• WORK ORDER:
From the listing below, copy every line with the word "giver".

BEGIN GIVEN RECORDS

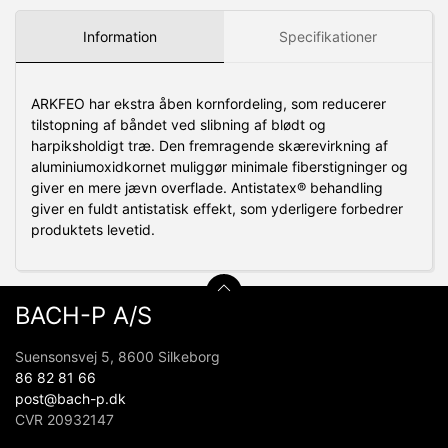
Information
Specifikationer
ARKFEO har ekstra åben kornfordeling, som reducerer
tilstopning af båndet ved slibning af blødt og
harpiksholdigt træ. Den fremragende skærevirkning af
aluminiumoxidkornet muliggør minimale fiberstigninger og
giver en mere jævn overflade. Antistatex® behandling
giver en fuldt antistatisk effekt, som yderligere forbedrer
produktets levetid.
BACH-P A/S
Suensonsvej 5, 8600 Silkeborg
86 82 81 66
post@bach-p.dk
CVR 20932147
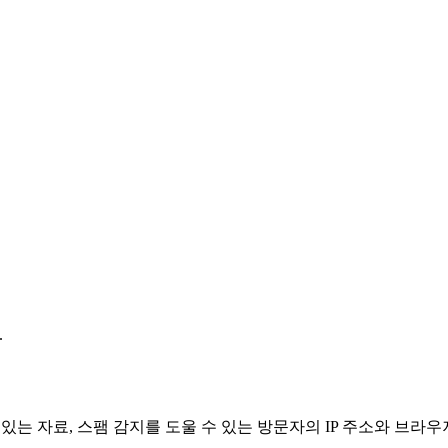
.
있는 자료, 스팸 감지를 도울 수 있는 방문자의 IP 주소와 브라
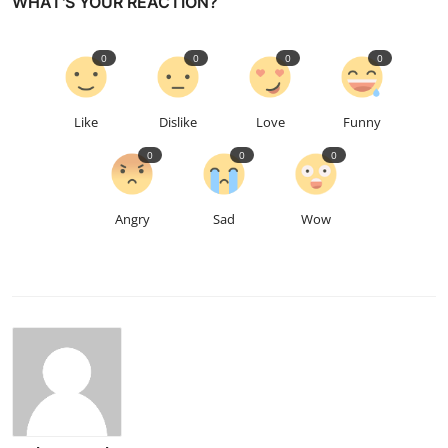
WHAT'S YOUR REACTION?
0
0
0
0
Like
Dislike
Love
Funny
0
0
0
Angry
Sad
Wow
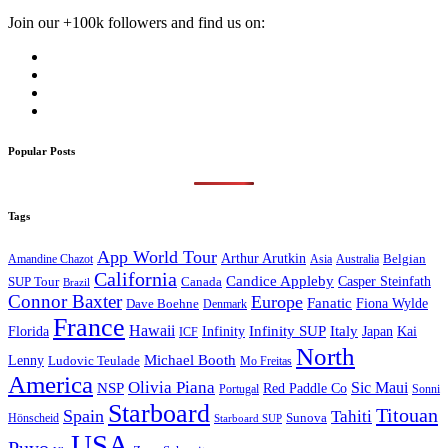
Join our +100k followers and find us on:
Popular Posts
Tags
App World Tour
Arthur Arutkin
Amandine Chazot
Australia
Belgian
Asia
California
Candice Appleby
Canada
Casper Steinfath
SUP Tour
Brazil
Connor Baxter
Europe
Fanatic
Fiona Wylde
Dave Boehne
Denmark
France
Hawaii
Infinity SUP
Italy
Japan
Kai
Florida
Infinity
ICF
North
Michael Booth
Lenny
Ludovic Teulade
Mo Freitas
America
Olivia Piana
Sic Maui
NSP
Red Paddle Co
Sonni
Portugal
Starboard
Titouan
Spain
Tahiti
Hönscheid
Sunova
Starboard SUP
USA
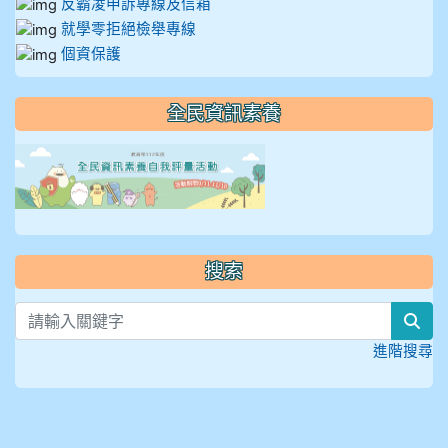
反霸凌申訴專線及信箱
就學零拒絕檢舉專線
個資保護
全民資訊素養
link to https://isafeevent
搜索
sea
進階搜尋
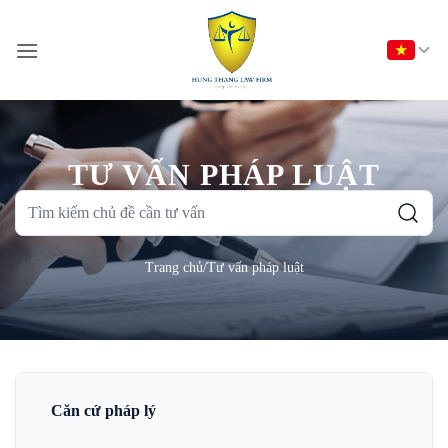
Bỏ
qua
nội
dung
TƯ VẤN PHÁP LUẬT
Tìm
kiếm
chủ
Trang chủ
/
Tư vấn pháp luật
đề
cần
tư
vấn
Căn cứ pháp lý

END GIVEN RECORDS

• EXERCISE ANSWER:
giver en mere jævn overflade. Antistatex® behandling
giver en fuldt antistatisk effekt, som yderligere forbedrer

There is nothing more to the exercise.